An actual Matcher got implemented in 1c30dda, and it looked exactly like the structures I drafted in the examples above. The “central” DocumentMatcher has four variants, one for every closure in JavaScript:

pub enum DocumentMatcher {
  // `LOGICAL_OPERATORS.$and`.
  All(Vec<Self>),
  // `LOGICAL_OPERATORS.$or`.
  Any(Vec<Self>),
  // `LOGICAL_OPERATORS.$nor`, though it can handle any negation.
  Invert(Box<Self>),
  // `compileValueSelector`.
  Lookup {
    lookup: Lookup,
    matcher: BranchedMatcher,
  },
}

The BranchedMatcher looks almost identical, though it has a variant with the ElementMatcher which is the only place where we actually look at the values and not their structure. And Lookup ended up as a small helper struct, not to mix actual matching and navigating through the objects.

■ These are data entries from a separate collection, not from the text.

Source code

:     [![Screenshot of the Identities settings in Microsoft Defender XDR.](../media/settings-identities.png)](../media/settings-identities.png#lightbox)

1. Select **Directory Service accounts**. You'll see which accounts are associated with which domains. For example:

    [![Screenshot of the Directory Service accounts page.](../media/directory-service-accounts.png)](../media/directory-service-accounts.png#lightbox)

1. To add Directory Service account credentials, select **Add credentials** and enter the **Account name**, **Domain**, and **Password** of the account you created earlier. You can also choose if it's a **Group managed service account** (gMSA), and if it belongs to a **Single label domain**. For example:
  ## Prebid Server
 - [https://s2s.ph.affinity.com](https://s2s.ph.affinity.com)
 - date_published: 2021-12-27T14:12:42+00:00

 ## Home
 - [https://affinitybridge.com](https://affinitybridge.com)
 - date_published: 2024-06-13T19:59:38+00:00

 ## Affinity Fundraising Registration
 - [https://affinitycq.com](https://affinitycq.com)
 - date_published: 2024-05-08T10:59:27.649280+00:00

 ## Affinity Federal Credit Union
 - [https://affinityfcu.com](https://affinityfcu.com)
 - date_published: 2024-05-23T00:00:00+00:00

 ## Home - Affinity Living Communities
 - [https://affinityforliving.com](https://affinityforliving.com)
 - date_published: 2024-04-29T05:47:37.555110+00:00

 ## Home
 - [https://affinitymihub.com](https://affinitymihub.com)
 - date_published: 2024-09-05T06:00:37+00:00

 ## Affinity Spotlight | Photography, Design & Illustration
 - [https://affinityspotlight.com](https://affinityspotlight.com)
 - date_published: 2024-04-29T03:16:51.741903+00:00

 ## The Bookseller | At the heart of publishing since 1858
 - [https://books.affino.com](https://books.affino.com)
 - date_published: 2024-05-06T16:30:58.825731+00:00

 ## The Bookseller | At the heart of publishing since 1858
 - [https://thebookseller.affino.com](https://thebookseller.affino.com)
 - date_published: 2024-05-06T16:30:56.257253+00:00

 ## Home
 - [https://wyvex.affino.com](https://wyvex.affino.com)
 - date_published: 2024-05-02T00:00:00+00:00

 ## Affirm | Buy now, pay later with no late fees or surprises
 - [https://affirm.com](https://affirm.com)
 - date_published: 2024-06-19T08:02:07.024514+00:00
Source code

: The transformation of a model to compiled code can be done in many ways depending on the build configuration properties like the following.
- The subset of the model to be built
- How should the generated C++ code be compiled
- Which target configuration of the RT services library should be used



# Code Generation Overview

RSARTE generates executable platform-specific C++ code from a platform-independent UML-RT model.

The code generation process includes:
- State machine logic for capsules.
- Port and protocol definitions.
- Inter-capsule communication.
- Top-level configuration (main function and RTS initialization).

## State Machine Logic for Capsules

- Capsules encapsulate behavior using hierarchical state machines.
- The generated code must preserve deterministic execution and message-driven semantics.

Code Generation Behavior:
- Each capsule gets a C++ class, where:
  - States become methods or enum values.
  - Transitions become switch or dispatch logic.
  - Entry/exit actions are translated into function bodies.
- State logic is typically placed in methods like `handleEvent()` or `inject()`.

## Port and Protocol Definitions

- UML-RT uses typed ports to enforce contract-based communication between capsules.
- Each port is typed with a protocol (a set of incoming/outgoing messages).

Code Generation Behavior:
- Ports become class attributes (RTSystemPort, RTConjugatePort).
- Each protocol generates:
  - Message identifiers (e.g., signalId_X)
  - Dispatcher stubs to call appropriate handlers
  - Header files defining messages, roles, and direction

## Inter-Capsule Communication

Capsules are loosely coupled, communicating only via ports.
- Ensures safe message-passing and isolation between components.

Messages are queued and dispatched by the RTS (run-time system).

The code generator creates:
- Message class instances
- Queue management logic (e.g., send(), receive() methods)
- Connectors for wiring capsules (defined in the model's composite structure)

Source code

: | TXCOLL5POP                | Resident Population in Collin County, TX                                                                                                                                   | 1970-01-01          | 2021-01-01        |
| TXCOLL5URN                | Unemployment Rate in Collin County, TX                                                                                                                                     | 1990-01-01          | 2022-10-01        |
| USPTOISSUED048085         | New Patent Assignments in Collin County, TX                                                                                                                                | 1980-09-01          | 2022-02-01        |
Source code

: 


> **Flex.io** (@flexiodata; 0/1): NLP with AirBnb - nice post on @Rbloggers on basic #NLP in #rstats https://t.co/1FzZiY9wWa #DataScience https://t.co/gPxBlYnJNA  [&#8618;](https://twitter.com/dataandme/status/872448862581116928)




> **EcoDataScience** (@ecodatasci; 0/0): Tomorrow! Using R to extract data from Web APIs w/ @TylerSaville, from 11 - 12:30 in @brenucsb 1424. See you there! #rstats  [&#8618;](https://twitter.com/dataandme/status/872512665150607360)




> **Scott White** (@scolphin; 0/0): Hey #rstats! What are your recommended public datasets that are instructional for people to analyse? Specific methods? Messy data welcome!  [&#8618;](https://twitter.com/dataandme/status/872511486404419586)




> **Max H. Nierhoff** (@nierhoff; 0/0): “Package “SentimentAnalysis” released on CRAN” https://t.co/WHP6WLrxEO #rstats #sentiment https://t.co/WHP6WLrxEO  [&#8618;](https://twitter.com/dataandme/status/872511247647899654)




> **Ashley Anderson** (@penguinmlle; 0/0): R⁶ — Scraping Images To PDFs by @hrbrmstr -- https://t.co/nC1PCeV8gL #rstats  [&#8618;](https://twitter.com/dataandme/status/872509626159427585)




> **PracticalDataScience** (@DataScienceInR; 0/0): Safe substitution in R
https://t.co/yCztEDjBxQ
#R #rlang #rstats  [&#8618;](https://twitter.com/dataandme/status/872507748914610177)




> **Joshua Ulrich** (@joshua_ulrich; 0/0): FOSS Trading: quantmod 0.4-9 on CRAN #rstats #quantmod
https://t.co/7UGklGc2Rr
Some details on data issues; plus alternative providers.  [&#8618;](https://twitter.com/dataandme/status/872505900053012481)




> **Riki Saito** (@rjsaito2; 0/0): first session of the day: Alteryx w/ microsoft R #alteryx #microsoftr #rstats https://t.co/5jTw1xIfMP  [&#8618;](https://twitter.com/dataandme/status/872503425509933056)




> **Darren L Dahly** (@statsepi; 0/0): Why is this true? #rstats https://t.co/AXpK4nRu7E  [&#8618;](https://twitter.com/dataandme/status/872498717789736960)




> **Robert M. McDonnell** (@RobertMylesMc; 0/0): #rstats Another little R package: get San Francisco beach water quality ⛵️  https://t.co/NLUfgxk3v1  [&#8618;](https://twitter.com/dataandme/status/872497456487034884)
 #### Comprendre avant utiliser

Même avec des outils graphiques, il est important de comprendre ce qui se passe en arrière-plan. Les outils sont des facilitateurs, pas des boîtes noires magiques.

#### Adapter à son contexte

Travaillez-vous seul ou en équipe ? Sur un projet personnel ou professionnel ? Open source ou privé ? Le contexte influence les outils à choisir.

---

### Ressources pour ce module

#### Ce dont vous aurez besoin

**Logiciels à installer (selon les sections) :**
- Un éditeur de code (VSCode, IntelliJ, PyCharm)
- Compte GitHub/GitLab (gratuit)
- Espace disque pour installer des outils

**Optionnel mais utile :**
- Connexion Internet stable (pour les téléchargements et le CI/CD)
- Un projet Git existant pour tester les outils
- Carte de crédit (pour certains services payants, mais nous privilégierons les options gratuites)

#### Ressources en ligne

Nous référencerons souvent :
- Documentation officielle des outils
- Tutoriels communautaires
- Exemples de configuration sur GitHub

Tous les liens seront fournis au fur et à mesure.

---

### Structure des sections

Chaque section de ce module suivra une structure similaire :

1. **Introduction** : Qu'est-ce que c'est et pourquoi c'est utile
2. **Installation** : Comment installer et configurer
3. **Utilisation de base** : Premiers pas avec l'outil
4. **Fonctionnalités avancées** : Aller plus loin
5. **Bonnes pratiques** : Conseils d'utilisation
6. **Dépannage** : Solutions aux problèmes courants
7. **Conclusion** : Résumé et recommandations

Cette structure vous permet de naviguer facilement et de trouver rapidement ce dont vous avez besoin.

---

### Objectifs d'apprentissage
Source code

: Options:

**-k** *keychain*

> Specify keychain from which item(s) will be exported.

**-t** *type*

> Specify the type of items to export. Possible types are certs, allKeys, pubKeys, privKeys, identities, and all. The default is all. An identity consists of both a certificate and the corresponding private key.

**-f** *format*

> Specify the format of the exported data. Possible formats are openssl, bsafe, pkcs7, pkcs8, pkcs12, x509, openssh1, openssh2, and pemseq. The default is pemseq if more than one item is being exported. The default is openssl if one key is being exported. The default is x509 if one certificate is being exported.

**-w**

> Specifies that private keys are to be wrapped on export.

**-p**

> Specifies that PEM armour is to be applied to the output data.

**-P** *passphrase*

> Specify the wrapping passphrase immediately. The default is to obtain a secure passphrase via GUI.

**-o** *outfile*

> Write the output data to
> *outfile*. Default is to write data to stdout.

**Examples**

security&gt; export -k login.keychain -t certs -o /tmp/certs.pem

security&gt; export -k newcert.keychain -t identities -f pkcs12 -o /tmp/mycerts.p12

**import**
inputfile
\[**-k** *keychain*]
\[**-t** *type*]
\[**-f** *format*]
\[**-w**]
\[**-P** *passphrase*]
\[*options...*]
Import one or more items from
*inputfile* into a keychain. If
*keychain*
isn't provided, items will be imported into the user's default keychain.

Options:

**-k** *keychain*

There’s no point in going through the compilation, as the process is identical with one small difference: instead of returning closures, we return the above structs. Here’s Rust’s counterpart of compileDocumentSelector:

impl DocumentMatcher {
  fn compile_inner(
    selector: &Document,
    is_in_elem_match: bool,
    is_root: bool,
  ) -> Result<Self, Error> {
    Ok(Self::all(
      selector
        .iter()
        .filter(|(key, _)| key.as_str() != "$comment") // Ignore it.
        .map(|(key, sub_selector)| {
          if key.starts_with('$') {
            Self::compile_logical_operator(
              key,
              sub_selector,
              is_in_elem_match,
            )
          } else {
            Ok(Self::Lookup {
              lookup: Lookup::new(key.to_owned(), false),
              matcher: BranchedMatcher::compile_value_selector(
                sub_selector,
                is_root,
              )?,
            })
          }
        })
        .collect::<Result<_, _>>()?,
    ))
  }
}

The entire process was rather mechanical – going through every function, call by call, changing closures into structs. A little tedious, but the benefit of having a complete and bug-to-bug matching implementation was definitely worth it. I actually went one step further and decided to copy the entire test suite almost verbatim (compare the ones in JavaScript with the ones in Rust).

Closing thoughts

While I focused on Rust here, this pattern can be applied to every language where structs/classes are easier to work with than closures. Maybe it could be automated, at least partially…? Let me know if you’ll give it a try!

As for the performance difference, we could say this change would benefit the JavaScript version too, but it’s usually less of a priority due to JIT compilation and runtimes being optimized for handling a crazy amount of closures.

As for the title… Who knows, maybe I just coined a new term?